John P. Wilkin, an associate university librarian at the University of Michigan at Ann Arbor, will become dean of libraries and university librarian at the University of Illinois at Urbana-Champaign on August 16. Mr. Wilkin directs the Michigan library's information-technology and publishing divisions and the university press. He will also step down as executive director of the HathiTrust Digital Library, an online repository of more than 60 research libraries.
David S. Lee, a professor of economics and public affairs at Princeton University, will become provost on July 1.
Balaji Rajagopalan, pro vice chancellor and dean of Galgotias University, in India, has been named director of the Sam and Irene Black School of Business at Pennsylvania State University at Erie, known as the Behrend College.
Eric McFarland, a professor of chemical engineering at the University of California at Santa Barbara, will become inaugural director of the Dow Centre for Sustainable Engineering Innovation at the University of Queensland, in Australia.
James A. Leach, a former congressman from Iowa who stepped down last month as chairman of the National Endowment for the Humanities, will become a visiting professor of law at the University of Iowa.
James E. Ryan, a professor of law and of civil liberties and human rights at the University of Virginia, will become dean of the Harvard Graduate School of Education. He will start on September 1, succeeding Kathleen McCartney, who will become president of Smith College on July 1.
Beverly Davenport Sypher, vice provost for faculty affairs at Purdue University, will become senior vice president for academic affairs and provost of the University of Cincinnati on July 1.
Scott S. Cowen, president of Tulane University, says he will retire from that post effective July 1, 2014. He has led the institution, which was badly damaged by Hurricane Katrina eight years ago, since 1998.

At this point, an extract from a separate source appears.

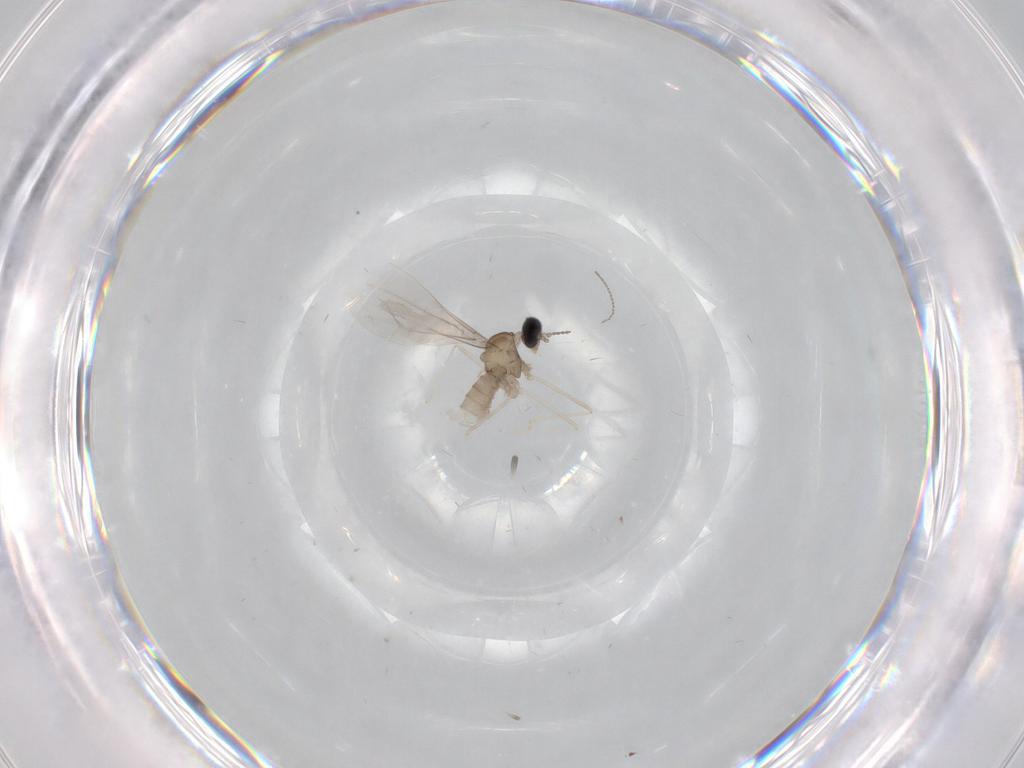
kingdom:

Robert W. Fogel, an economic historian and a professor of American institutions at the University of Chicago's Booth School of Business, died following a brief illness on June 11. He was 86. In 1993 he and Douglass C. North shared the Nobel Memorial Prize in Economic Science for their work applying economic theory and statistical methods to explain history, Mr. Fogel's research findings shook long-held beliefs. He argued, for instance, that economic growth in the United States in the 1800s did not depend on the expansion of the railroad. A book he wrote with Stanley L. Engerman, Time on the Cross, challenged the idea that slavery had become unprofitable or inefficient in the years preceding the Civil War. Mr. Fogel also was director of the Center for Population Economics, at Chicago, where he had been on the faculty since 1981 and from 1964 to 1975.